Confesso che l'altra sera al "Politeama" di
Arezzo ero molto emozionato, come mi capita tutte le volte che sto per
assistere a un film sull'Olocausto. La domanda che viene sempre in mente
in questi casi è se chi non ha vissuto direttamente l'orrore
dei campi di sterminio sia "autorizzato" a parlarne, come
se l'Olocausto fosse una sorta di "mistero sacro" che soltanto
chi lo ha vissuto in prima persona può tentare timidamente di
svelare. Sono note a tutti le polemiche nate dopo tentativi analoghi,
dalla Scelta di Sofia a Schindler's List: è sufficiente l'arte,
anche la più grande, per parlare dell'indicibile?
E confesso inoltre il mio imbarazzo nello scrivere a caldo queste note
di carattere assolutamente personale: criticando, come mi appresto a
fare, il film di Benigni, mi sembra di parlar male di Garibaldi. ...
E poi chi osa farlo è proprio un ebreo, che dovrebbe invece essere
grato al geniale comico toscano per aver affrontato con simpatia questo
tragico argomento (anche sulla "doverosa" gratitudine degli
ebrei si potrebbe parlare a lungo...).
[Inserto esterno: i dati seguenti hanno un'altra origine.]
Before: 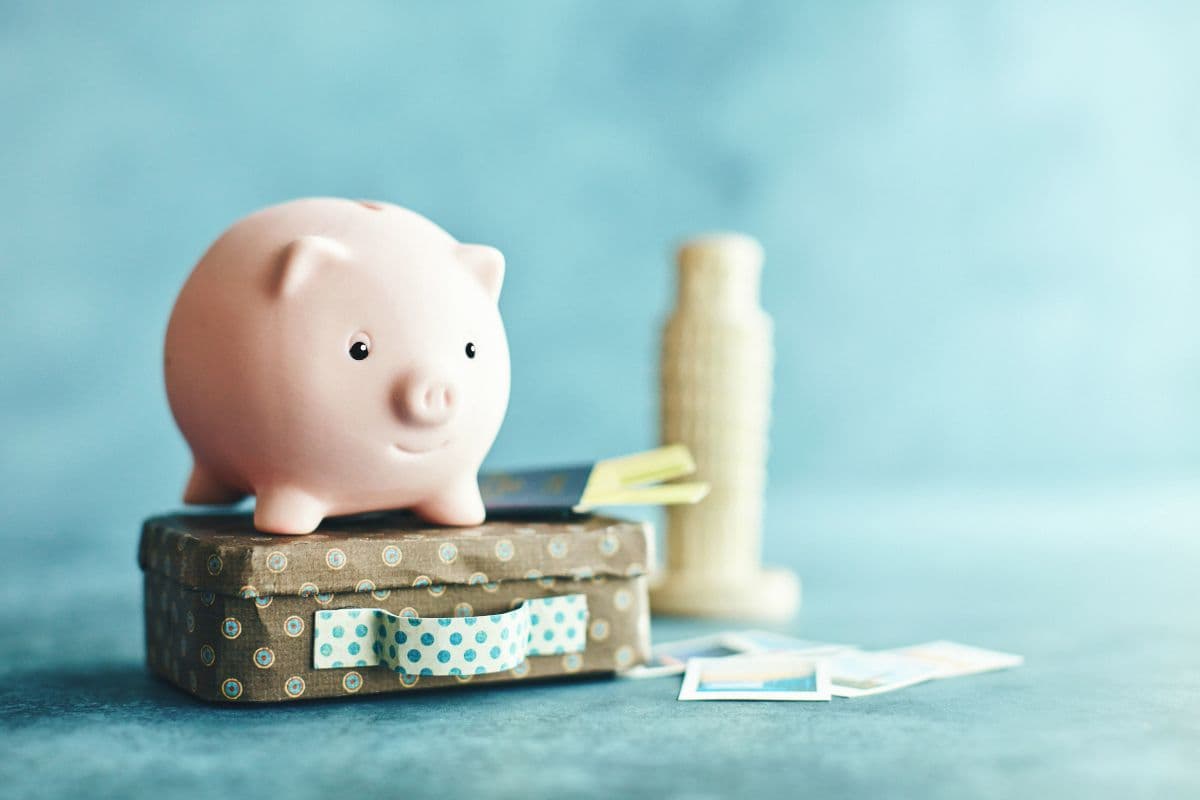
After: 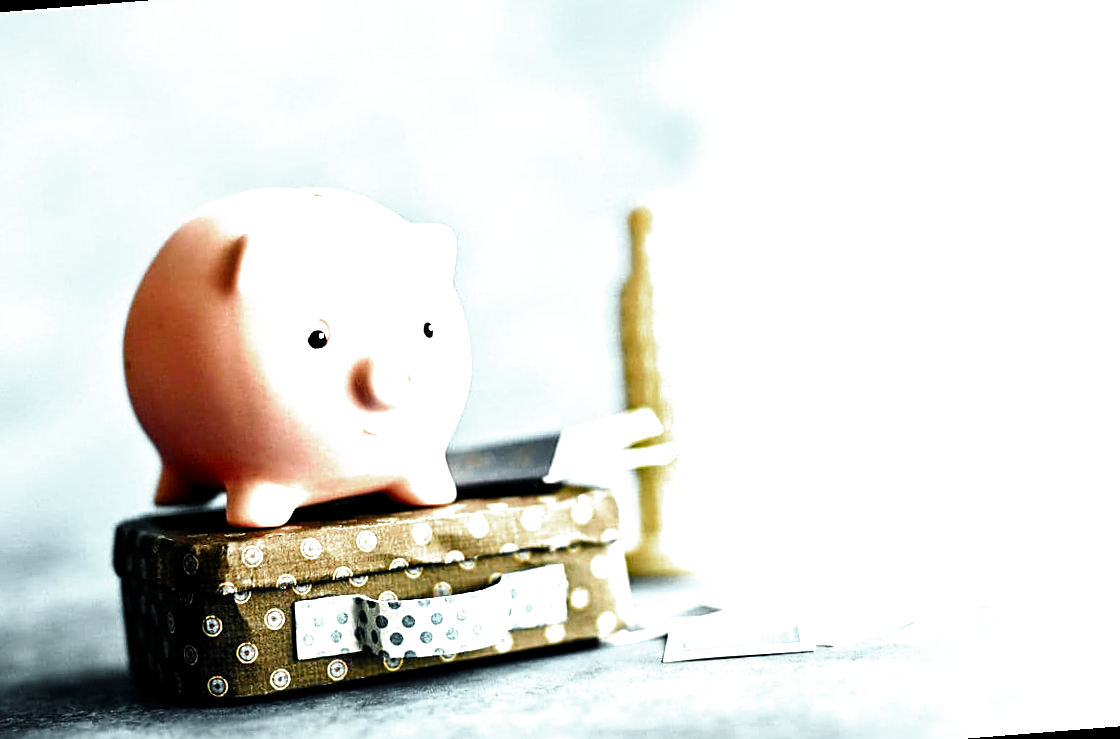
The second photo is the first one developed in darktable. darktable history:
filmic rgb: black relative exposure -8.2 EV, white relative exposure 2.2 EV, threshold 3 EV, hardness 7.11, latitude 85.74%, contrast 1.696, highlights saturation mix -4%, shadows ↔ highlights balance -2.69%, preserve chrominance no, color science v5 (2021), contrast in shadows safe, contrast in highlights safe, enable highlight reconstruction true
color balance rgb: shadows lift › luminance -20%, power › hue 72.24°, highlights gain › luminance 15%, global offset › hue 171.6°, perceptual saturation grading › highlights -15%, perceptual saturation grading › shadows 25%, global vibrance 30%, contrast 10%
sharpen: on, module defaults
levels: mode automatic, black 0.023%, white 99.97%, levels [0.062, 0.494, 0.925]
rotate and perspective: rotation -4.57°, crop left 0.054, crop right 0.944, crop top 0.087, crop bottom 0.914
color zones: curves: ch0 [(0.004, 0.388) (0.125, 0.392) (0.25, 0.404) (0.375, 0.5) (0.5, 0.5) (0.625, 0.5) (0.75, 0.5) (0.875, 0.5)]; ch1 [(0, 0.5) (0.125, 0.5) (0.25, 0.5) (0.375, 0.124) (0.524, 0.124) (0.645, 0.128) (0.789, 0.132) (0.914, 0.096) (0.998, 0.068)]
Comunque, prima del film non
ero certo prevenuto, sia per gli apprezzamenti positivi che avevo già
letto sia perché ho sempre stimato Benigni (e, intendiamoci,
lo stimo ancora, se non altro per la buona intenzione di fare questo
film).
Avendo avuto delle illustri e sbandierate collaborazioni, mi immaginavo
che dal punto di vista storico-documentario il film fosse pressoché
perfetto e soprattutto lo volesse essere. Mi sono invece subito imbattuto
in una strana superficialità appena si accenna alle leggi razziali
del 1938: dov'è quel terribile choc che tutti gli ebrei italiani
provarono del tutto inaspettatamente? Invece, Guido Orefice, il protagonista
del film, per niente toccato dalla tragedia (perché fu una tragedia!),
si sposa tranquillamente con una non ebrea e apre anche la sua piccola
cartolibreria.
Ma il peggio, come sappiamo, doveva ancora venire con l'8 settembre
e l'arrivo dei tedeschi. Quando tutti gli ebrei italiani cercarono disperatamente
un rifugio, Guido Orefice non sembra preoccuparsi, e quindi viene preso
in casa insieme al figlio Giosuè. La moglie sceglie per amore
di seguirli e tutti i tre salgono sul maledetto treno che li porta in
un campo di concentramento, anzi in un campo di sterminio vero e proprio
con tanto di camera a gas e forno crematorio. Sul viaggio infernale
nessun accenno. Orefice scende in buono stato e pronto a scherzare per
non rattristare il figlio (lodevolissima intenzione, ma vi prego di
credermi: dopo un viaggio del genere lo so da mio padre Schulim
che quel viaggio lo fece con la moglie Anna e la figlioletta Sissel
neanche Dio avrebbe potuto scherzare...). E poi come non ricordare
che le donne con i bambini venivano subito avviate alle camere a gas,
mentre gli uomini idonei diventavano schiavi. Dov'è nel film
l'"ex uomo" di Primo Levi, "che lavora nel fango, che
non conosce pace, che lotta per mezzo pane, che muore per un sì
o per un no"? Guido Orefice, invece è sempre piuttosto lucido
e allegro, regala perfino il suo pane al figlio: Benigni e il suo sceneggiatore
non hanno mai letto nelle numerose testimonianze che anche i padri e
i figli si rubavano il pane pur di sopravvivere, che i tedeschi, oltre
a uccidere il corpo dei prigionieri, avevano loro ucciso anche l'anima?
Certo, poi Guido Orefice si "riscatta" morendo per salvare
la moglie e il figlio, la guerra finisce con la vittoria (per chi ha
potuto vederla) e del dopo non si dice più nulla. Tranne che
va bene così, che la vita è bella, che in fondo viviamo
nel migliore dei mondi possibili, a parte qualche tragica parentesi,
dove però con la buona volontà, il senso dell'umorismo
e una sana innocenza ce la possiamo tutto sommato cavare...
Anche mio padre, che da Auschwitz tornò solo (perché evidentemente
non fu così bravo da inventare un gioco per la sua Sissel), diceva
(per me misteriosamente) che la vita è bella. Ma che strazio
nella sua voce, quando lo diceva... Valenti critici cinematografici
diranno che il film è una favola a fin di bene e che quindi la
verosimiglianza non è importante... Ma allora io mi domando,
parafrasando una famosa frase: "Si possono scrivere favole su Auschwitz?"
E infine un'ultima osservazione: migliaia di ragazzi, che non sanno
nulla dell'Olocausto, attratti dal Robertaccio nazionale, andranno a
vedere questo film. Quale sarà la loro impressione?